WHAT YOU NEED TO DO → Copy the data that appears below exactly. Drop the pictures.

MATERIAL PROVIDED →
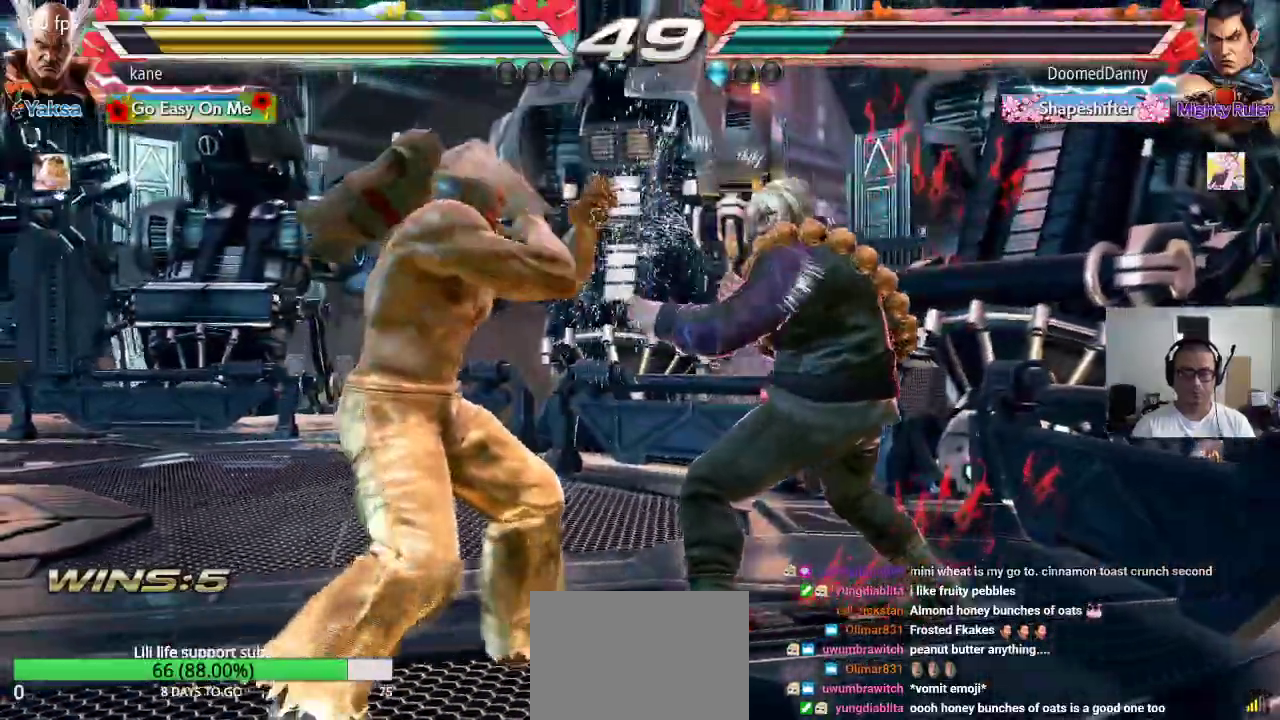
{"dt_ms": 500, "buttons": ["CROSS"], "left_stick": "up-right", "events": [[33, "left_stick", "center"], [83, "left_stick", "left"], [133, "left_stick", "center"], [217, "left_stick", "left"], [450, "left_stick", "up-right"], [483, "CROSS", "down"]]}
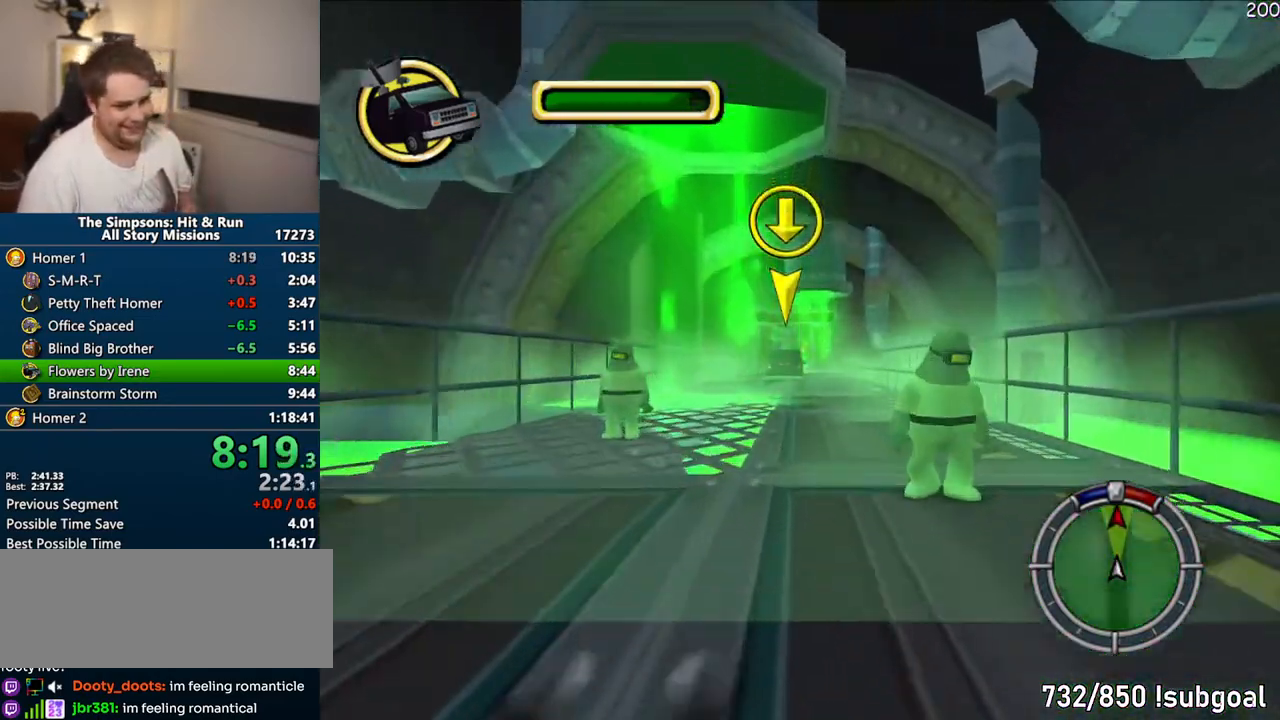
Gameplay with a controller (PlayStation layout); each line is a JSON object with the inputs held at the frame after it (dt_ms = milliseconds from this image to that frame). "events" lists button and stick changes between this image and that frame as [ms after this image, input, new state], when the widget could be followed in between. Not read: L3 R3 left_stick.
{"dt_ms": 500, "buttons": ["CROSS"], "right_stick": "center", "events": []}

ANSWER FOR THE TASK →
{"dt_ms": 500, "buttons": ["CROSS"], "left_stick": "up-right", "events": [[33, "left_stick", "center"], [83, "left_stick", "left"], [133, "left_stick", "center"], [217, "left_stick", "left"], [450, "left_stick", "up-right"], [483, "CROSS", "down"]]}
Gameplay with a controller (PlayStation layout); each line is a JSON object with the inputs held at the frame after it (dt_ms = milliseconds from this image to that frame). "events" lists button and stick changes between this image and that frame as [ms after this image, input, new state], when the widget could be followed in between. Not read: L3 R3 left_stick.
{"dt_ms": 500, "buttons": ["CROSS"], "right_stick": "center", "events": []}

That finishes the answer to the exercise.